━━━ TESTO FORNITO

“C’è un tempo per ridere ed un tempo per piangere, un tempo per abbracciarsi ed uno per astenersi dagli abbracci…” E la filastrocca potrebbe continuare all’infinito. La notizia che in alcune scuole superiori sassolesi il carnevale venga festeggiato il giorno del mercoledì delle ceneri o il giovedì ad esso successivo, mi ha fatto dapprima sorridere, successivamente mi ha riempito di amarezza…


E mi è tornata in mente la filastrocca “C’è un tempo per …” alla quale aggiungo volentieri una strofa: “C’è un tempo per lanciare coriandoli ed un tempo per coprirsi di cenere!”.



Al di là del discorso religioso (che comunque non è da sottovalutare) ritengo si tratti di un errore storico e pedagogico festeggiare il carnevale in un periodo che ad esso non compete.



Le primi notizie che abbiamo sul carnevale risalgono all’antico Egitto: esso consisteva in un vero e proprio rito religioso; il popolo mascherato intonando inni e lodi accompagnava una sfilata di buoi che venivan sacrificati in onore del Dio Nilo.

━━━━━━

> **ISTRUZIONI DEL COMPITO**
Riproduci il passo del testo sul carnevale compreso tra "E mi è tornata" e "esso non compete.", estremi inclusi.

━━━ DATI DI ORIGINE

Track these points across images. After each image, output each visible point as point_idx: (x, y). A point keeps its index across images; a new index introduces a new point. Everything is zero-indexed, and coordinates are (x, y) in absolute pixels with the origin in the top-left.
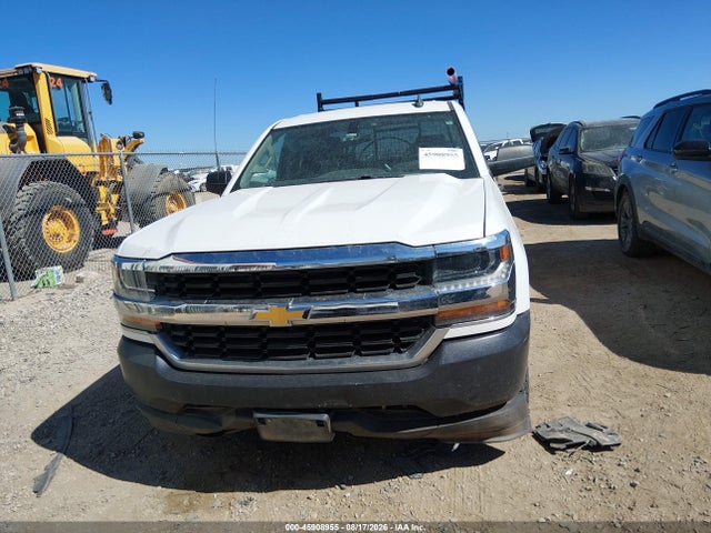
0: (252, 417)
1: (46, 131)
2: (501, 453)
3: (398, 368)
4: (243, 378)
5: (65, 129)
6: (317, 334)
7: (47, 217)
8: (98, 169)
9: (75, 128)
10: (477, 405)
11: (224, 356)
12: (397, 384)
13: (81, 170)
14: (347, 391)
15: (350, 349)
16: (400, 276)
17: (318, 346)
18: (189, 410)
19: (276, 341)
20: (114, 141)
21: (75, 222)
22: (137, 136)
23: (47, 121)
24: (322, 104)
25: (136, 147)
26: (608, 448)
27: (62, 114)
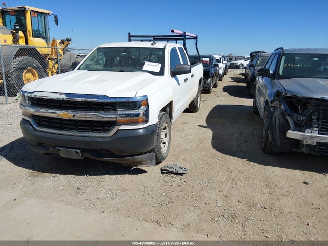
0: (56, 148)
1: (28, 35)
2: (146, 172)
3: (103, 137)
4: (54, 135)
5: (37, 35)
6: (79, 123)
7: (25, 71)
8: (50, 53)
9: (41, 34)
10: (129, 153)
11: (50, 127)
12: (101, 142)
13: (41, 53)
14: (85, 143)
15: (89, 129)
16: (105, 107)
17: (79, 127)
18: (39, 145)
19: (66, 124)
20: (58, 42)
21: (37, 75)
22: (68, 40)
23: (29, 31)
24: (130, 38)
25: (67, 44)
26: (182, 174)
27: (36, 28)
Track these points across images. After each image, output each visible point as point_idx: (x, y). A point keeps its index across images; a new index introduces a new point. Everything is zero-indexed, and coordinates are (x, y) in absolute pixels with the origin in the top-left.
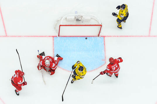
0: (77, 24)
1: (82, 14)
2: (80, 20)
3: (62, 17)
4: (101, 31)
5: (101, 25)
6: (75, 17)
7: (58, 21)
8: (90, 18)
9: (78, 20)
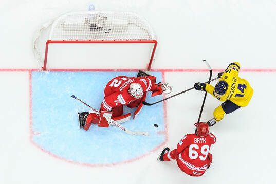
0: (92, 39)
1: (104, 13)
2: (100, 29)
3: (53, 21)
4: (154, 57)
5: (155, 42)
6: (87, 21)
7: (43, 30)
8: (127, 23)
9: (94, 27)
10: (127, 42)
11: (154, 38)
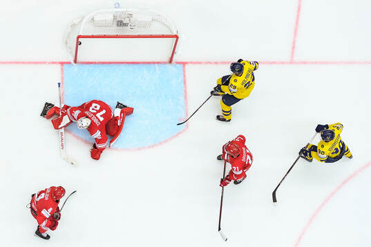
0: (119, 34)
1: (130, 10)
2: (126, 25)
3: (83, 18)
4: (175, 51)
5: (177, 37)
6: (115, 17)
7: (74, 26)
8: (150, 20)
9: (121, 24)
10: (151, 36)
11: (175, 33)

━━━━━━

> **RISPOSTA AL COMPITO**
E mi è tornata in mente la filastrocca “C’è un tempo per …” alla quale aggiungo volentieri una strofa: “C’è un tempo per lanciare coriandoli ed un tempo per coprirsi di cenere!”.



Al di là del discorso religioso (che comunque non è da sottovalutare) ritengo si tratti di un errore storico e pedagogico festeggiare il carnevale in un periodo che ad esso non compete.